As I’d worked on the Asylums Map data during the previous week, I’d been reminded of some patterns which I thought might be nice to produce networks of: one of these patterns was the connections between asylums and their architects. I took a small sample of English asylums to work with, and produced a small network showing the overlap between architects and asylums. It’s a pretty rough visualisation, but it does pick out some of the major players in nineteenth-century asylum architecture - for example, Albert Edward Gough and John Giles, who worked together, and George Thomas Hine. Others, such as William Lambie Moffat, would pop up as more data is added to the network - Moffat designed the Stafforshire County Asylum in England, but later designed several Scottish asylums including the asylum at Montrose.

Pink nodes represent architects, green nodes represent asylums. Here, node size represents the ‘degree’ - i.e. how many connections the node has to others.
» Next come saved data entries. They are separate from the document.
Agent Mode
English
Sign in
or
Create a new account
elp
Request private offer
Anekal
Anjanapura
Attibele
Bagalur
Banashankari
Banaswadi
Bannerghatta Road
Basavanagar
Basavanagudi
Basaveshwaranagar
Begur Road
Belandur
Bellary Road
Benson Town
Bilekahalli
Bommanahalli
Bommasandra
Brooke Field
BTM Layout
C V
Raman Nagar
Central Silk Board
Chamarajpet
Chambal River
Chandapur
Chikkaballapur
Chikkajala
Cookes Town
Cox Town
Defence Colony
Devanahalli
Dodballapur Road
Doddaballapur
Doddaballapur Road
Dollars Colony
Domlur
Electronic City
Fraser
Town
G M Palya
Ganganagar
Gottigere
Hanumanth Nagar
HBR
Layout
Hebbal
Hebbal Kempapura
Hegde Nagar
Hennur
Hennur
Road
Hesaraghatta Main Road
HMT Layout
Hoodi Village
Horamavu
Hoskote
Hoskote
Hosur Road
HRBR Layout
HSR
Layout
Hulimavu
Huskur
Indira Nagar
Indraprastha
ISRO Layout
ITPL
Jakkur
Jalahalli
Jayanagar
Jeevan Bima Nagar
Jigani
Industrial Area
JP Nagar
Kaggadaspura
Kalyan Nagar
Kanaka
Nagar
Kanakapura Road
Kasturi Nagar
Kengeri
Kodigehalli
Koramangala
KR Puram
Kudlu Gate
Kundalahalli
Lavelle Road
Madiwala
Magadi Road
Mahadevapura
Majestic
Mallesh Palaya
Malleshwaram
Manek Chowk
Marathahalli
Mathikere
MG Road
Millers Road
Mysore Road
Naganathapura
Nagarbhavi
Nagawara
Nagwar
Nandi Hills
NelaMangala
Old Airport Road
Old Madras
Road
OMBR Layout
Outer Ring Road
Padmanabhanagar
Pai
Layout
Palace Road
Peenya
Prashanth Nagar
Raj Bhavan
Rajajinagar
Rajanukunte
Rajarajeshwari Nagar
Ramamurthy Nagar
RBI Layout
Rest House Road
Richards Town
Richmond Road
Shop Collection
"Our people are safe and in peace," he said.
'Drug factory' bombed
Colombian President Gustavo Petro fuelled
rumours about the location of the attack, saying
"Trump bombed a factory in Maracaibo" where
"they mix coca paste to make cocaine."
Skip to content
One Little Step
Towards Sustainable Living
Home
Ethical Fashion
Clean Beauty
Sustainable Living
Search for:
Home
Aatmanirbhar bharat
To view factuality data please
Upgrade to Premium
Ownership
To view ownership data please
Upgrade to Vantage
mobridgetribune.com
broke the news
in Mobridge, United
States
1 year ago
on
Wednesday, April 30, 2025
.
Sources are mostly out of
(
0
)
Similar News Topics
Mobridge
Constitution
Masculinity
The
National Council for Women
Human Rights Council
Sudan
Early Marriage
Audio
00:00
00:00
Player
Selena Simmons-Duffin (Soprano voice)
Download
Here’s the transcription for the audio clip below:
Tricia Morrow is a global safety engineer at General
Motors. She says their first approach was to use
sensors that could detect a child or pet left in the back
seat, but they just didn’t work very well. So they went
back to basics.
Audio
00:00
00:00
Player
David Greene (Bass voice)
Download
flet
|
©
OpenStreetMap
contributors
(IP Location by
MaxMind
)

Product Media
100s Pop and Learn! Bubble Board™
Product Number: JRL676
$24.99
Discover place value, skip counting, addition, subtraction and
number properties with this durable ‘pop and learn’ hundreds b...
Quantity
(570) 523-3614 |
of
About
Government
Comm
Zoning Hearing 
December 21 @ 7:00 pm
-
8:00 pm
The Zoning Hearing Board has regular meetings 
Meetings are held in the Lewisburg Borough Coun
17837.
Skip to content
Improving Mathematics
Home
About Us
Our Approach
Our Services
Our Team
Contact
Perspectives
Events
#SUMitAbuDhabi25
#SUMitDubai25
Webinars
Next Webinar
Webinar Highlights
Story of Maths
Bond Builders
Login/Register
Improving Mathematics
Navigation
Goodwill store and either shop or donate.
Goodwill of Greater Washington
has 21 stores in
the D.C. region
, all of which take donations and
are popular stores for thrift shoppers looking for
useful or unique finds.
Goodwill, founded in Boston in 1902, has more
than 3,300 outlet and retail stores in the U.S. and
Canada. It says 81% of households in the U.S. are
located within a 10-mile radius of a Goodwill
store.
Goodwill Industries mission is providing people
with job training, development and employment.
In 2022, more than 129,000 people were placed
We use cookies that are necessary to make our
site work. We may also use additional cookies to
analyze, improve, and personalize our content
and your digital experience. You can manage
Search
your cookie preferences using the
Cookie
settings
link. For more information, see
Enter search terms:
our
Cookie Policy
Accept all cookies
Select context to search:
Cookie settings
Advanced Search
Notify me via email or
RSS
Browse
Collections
I’d have liked to only apply this to the architects’ nodes.

My next plan is working on visualising the network of asylum libraries. Which periodicals, books and authors pop up most frequently in asylum libraries? As I’m working with my data, I can pick out a few that I think will be influential (Scottish asylums are stuffed full of Walter Scott) - but it’ll be interesting to run some analysis on the data too.

Many thanks to the DHSI organisers, our generous instructors, and the community who made it a productive couple of weeks!